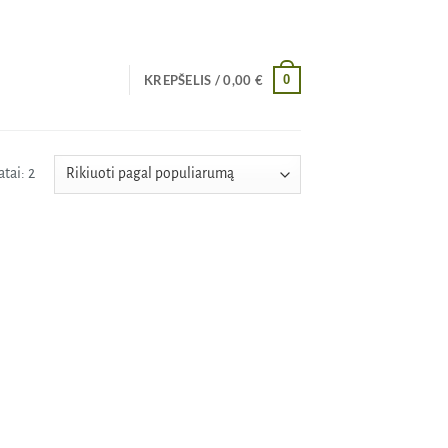
0
KREPŠELIS /
0,00
€
Rūšiuojama
tai: 2
pagal
populiarumą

◆ Problem details ◆
In your output, repeat the listing above exactly and include none of the pictures.

◆ Problem solution ◆
0
KREPŠELIS /
0,00
€
Rūšiuojama
tai: 2
pagal
populiarumą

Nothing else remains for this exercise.